Open jlgula opened 4 years ago

jlgula commented 4 years ago

As part of a discussion relating to the use of in-wire or power line networking type communications, Chris asked: how do you signal something with a hard short to isolate itself (and do you need to)?

I think the issue here is what should the grid to isolate and recover from a short, ground fault or other fault that would interrupt or corrupt a modulated signal carried over the power line wires.

Presumably this would be a fault upstream of the over-current protection in a device. If it was downstream of the over-current protection, that would trip and should isolate the communications in addition to the power. I think this is relatively easy to achieve by capacitor coupling the communications transceiver upstream of the switching transistors.

Also, this refers to a bus rather than isolated links that would presumably isolate communications and power and recover using redundant paths for both power and communications. Without redundant paths, the fault can be narrowed by following functionings links downstream to the first non-functional link which must then contain the fault. This assumes a functional communications link to the head end of the power path using a different technology like WIFI or GPRS.

I suggest that a bus needs a keep-alive message transmitted periodically from some designated bus master. Any device that does not see the keep-alive within a designated timeout period must disconnect power from the bus in a way that leaves communications intact. It is the lack of a signal from whatever cause that triggers the isolation. This technique will protect the sources and the bus itself from excessive current. It also works for most load device faults that don't trigger over-current protection but do interrupt communications. It doesn't by itself localize the fault if it is upstream of the isolation switches. That will need to be done manually by physically disconnecting devices or bus segments, if possible, until the fault is located. Once the problem part is isolated, both communications and power can be restored. A fault downstream of the isolation switches can be identified by selectively enabling devices and watching for communications failures.

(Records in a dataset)
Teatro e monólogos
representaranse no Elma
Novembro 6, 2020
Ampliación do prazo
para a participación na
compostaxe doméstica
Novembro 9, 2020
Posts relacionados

ACTIVITY LIST |
a: Write down the passage of the power-line fault discussion between "jlgula commented 4" and "the switching transistors.", inclusive.
b: Change every "Novembro" in the records to "Decembro". Give all the record lines again with nothing else altered.

SOLVED PROBLEMS |
a:
jlgula commented 4 years ago

As part of a discussion relating to the use of in-wire or power line networking type communications, Chris asked: how do you signal something with a hard short to isolate itself (and do you need to)?

I think the issue here is what should the grid to isolate and recover from a short, ground fault or other fault that would interrupt or corrupt a modulated signal carried over the power line wires.

Presumably this would be a fault upstream of the over-current protection in a device. If it was downstream of the over-current protection, that would trip and should isolate the communications in addition to the power. I think this is relatively easy to achieve by capacitor coupling the communications transceiver upstream of the switching transistors.

b:
Teatro e monólogos
representaranse no Elma
Decembro 6, 2020
Ampliación do prazo
para a participación na
compostaxe doméstica
Decembro 9, 2020
Posts relacionados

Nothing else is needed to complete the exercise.